How to complete this task:
Before printing the listing, strip out its pictures and keep everything else exact.

Exercise inputs:

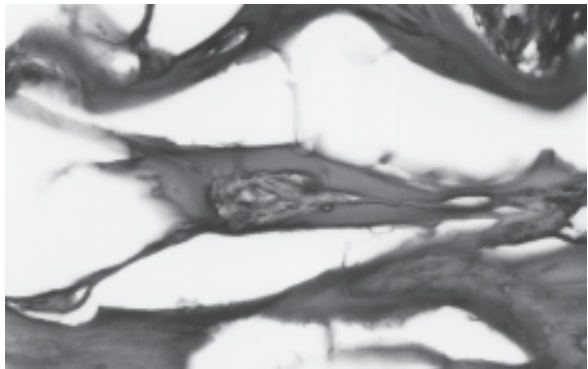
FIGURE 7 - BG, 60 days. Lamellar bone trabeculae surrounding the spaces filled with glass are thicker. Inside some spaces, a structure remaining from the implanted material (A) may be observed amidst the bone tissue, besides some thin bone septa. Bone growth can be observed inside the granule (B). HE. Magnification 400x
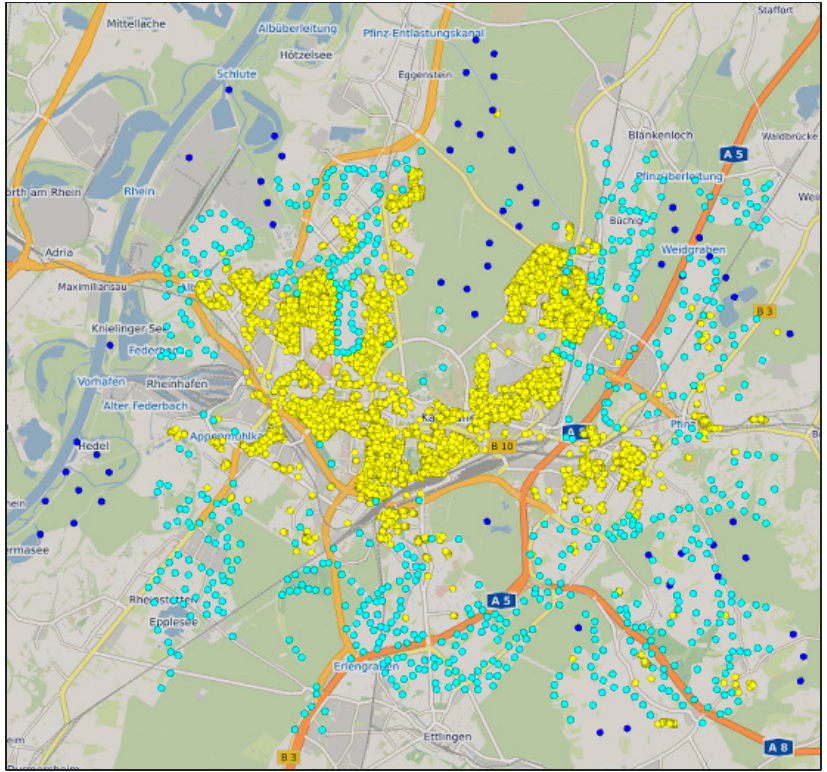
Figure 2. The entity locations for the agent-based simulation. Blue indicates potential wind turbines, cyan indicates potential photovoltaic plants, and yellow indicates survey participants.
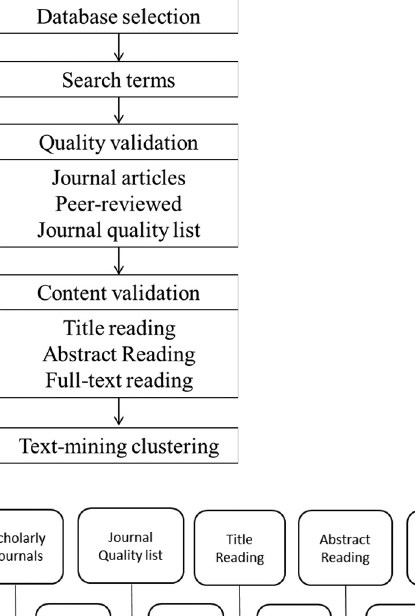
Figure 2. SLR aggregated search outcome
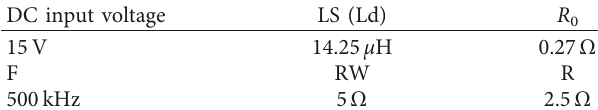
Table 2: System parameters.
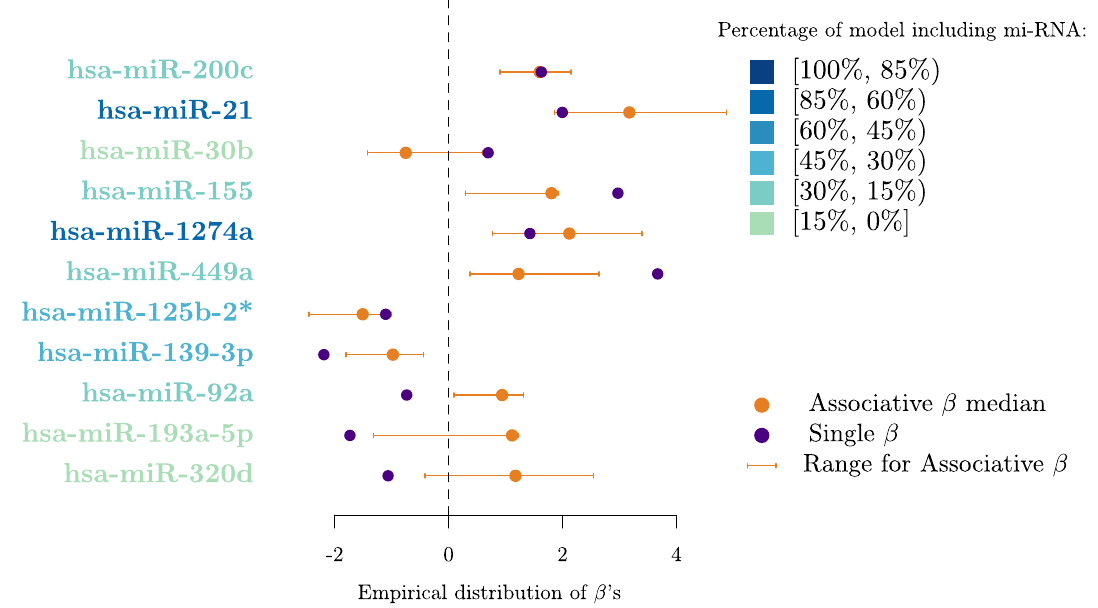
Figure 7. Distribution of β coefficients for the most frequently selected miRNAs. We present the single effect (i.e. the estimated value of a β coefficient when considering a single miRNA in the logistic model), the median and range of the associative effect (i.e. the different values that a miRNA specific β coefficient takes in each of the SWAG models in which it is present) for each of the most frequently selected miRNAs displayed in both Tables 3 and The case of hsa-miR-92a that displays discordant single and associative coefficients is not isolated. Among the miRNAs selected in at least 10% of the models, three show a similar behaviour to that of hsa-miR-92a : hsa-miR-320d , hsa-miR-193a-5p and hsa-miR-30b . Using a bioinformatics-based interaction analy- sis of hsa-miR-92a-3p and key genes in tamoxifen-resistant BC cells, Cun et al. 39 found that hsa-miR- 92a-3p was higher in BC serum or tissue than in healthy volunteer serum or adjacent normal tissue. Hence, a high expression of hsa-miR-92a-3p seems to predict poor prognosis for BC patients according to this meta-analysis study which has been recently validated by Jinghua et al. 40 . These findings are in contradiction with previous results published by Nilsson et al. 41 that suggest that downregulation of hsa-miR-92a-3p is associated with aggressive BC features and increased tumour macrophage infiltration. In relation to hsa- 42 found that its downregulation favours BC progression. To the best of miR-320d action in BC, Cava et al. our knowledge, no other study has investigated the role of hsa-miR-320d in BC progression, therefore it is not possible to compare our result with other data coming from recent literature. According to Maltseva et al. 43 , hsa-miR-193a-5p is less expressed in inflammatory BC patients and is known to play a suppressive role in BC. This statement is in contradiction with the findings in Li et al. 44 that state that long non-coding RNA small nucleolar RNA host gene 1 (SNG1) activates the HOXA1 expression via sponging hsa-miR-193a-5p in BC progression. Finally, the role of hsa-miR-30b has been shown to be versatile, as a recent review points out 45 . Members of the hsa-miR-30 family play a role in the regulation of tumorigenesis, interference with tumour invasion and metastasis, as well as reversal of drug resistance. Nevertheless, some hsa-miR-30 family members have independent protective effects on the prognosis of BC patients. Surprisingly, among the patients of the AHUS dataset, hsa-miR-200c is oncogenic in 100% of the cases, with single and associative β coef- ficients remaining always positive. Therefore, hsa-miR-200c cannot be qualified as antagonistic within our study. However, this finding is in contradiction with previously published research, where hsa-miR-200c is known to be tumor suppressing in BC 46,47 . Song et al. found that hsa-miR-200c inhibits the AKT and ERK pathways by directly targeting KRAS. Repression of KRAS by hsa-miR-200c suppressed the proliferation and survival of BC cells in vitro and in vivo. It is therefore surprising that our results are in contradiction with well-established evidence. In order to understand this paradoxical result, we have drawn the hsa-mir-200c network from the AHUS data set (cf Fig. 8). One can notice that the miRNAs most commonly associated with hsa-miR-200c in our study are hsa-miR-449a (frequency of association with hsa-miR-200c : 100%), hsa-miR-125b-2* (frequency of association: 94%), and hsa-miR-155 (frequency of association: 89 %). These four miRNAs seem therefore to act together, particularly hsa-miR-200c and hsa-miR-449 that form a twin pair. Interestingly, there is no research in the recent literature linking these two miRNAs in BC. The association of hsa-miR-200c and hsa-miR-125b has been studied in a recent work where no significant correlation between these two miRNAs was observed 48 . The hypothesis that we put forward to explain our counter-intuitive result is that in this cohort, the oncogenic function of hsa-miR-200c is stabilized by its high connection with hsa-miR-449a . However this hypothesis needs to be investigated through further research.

Solution to the exercise:
FIGURE 7 - BG, 60 days. Lamellar bone trabeculae surrounding the spaces filled with glass are thicker. Inside some spaces, a structure remaining from the implanted material (A) may be observed amidst the bone tissue, besides some thin bone septa. Bone growth can be observed inside the granule (B). HE. Magnification 400x
Figure 2. The entity locations for the agent-based simulation. Blue indicates potential wind turbines, cyan indicates potential photovoltaic plants, and yellow indicates survey participants.
Figure 2. SLR aggregated search outcome
Table 2: System parameters.
Figure 7. Distribution of β coefficients for the most frequently selected miRNAs. We present the single effect (i.e. the estimated value of a β coefficient when considering a single miRNA in the logistic model), the median and range of the associative effect (i.e. the different values that a miRNA specific β coefficient takes in each of the SWAG models in which it is present) for each of the most frequently selected miRNAs displayed in both Tables 3 and The case of hsa-miR-92a that displays discordant single and associative coefficients is not isolated. Among the miRNAs selected in at least 10% of the models, three show a similar behaviour to that of hsa-miR-92a : hsa-miR-320d , hsa-miR-193a-5p and hsa-miR-30b . Using a bioinformatics-based interaction analy- sis of hsa-miR-92a-3p and key genes in tamoxifen-resistant BC cells, Cun et al. 39 found that hsa-miR- 92a-3p was higher in BC serum or tissue than in healthy volunteer serum or adjacent normal tissue. Hence, a high expression of hsa-miR-92a-3p seems to predict poor prognosis for BC patients according to this meta-analysis study which has been recently validated by Jinghua et al. 40 . These findings are in contradiction with previous results published by Nilsson et al. 41 that suggest that downregulation of hsa-miR-92a-3p is associated with aggressive BC features and increased tumour macrophage infiltration. In relation to hsa- 42 found that its downregulation favours BC progression. To the best of miR-320d action in BC, Cava et al. our knowledge, no other study has investigated the role of hsa-miR-320d in BC progression, therefore it is not possible to compare our result with other data coming from recent literature. According to Maltseva et al. 43 , hsa-miR-193a-5p is less expressed in inflammatory BC patients and is known to play a suppressive role in BC. This statement is in contradiction with the findings in Li et al. 44 that state that long non-coding RNA small nucleolar RNA host gene 1 (SNG1) activates the HOXA1 expression via sponging hsa-miR-193a-5p in BC progression. Finally, the role of hsa-miR-30b has been shown to be versatile, as a recent review points out 45 . Members of the hsa-miR-30 family play a role in the regulation of tumorigenesis, interference with tumour invasion and metastasis, as well as reversal of drug resistance. Nevertheless, some hsa-miR-30 family members have independent protective effects on the prognosis of BC patients. Surprisingly, among the patients of the AHUS dataset, hsa-miR-200c is oncogenic in 100% of the cases, with single and associative β coef- ficients remaining always positive. Therefore, hsa-miR-200c cannot be qualified as antagonistic within our study. However, this finding is in contradiction with previously published research, where hsa-miR-200c is known to be tumor suppressing in BC 46,47 . Song et al. found that hsa-miR-200c inhibits the AKT and ERK pathways by directly targeting KRAS. Repression of KRAS by hsa-miR-200c suppressed the proliferation and survival of BC cells in vitro and in vivo. It is therefore surprising that our results are in contradiction with well-established evidence. In order to understand this paradoxical result, we have drawn the hsa-mir-200c network from the AHUS data set (cf Fig. 8). One can notice that the miRNAs most commonly associated with hsa-miR-200c in our study are hsa-miR-449a (frequency of association with hsa-miR-200c : 100%), hsa-miR-125b-2* (frequency of association: 94%), and hsa-miR-155 (frequency of association: 89 %). These four miRNAs seem therefore to act together, particularly hsa-miR-200c and hsa-miR-449 that form a twin pair. Interestingly, there is no research in the recent literature linking these two miRNAs in BC. The association of hsa-miR-200c and hsa-miR-125b has been studied in a recent work where no significant correlation between these two miRNAs was observed 48 . The hypothesis that we put forward to explain our counter-intuitive result is that in this cohort, the oncogenic function of hsa-miR-200c is stabilized by its high connection with hsa-miR-449a . However this hypothesis needs to be investigated through further research.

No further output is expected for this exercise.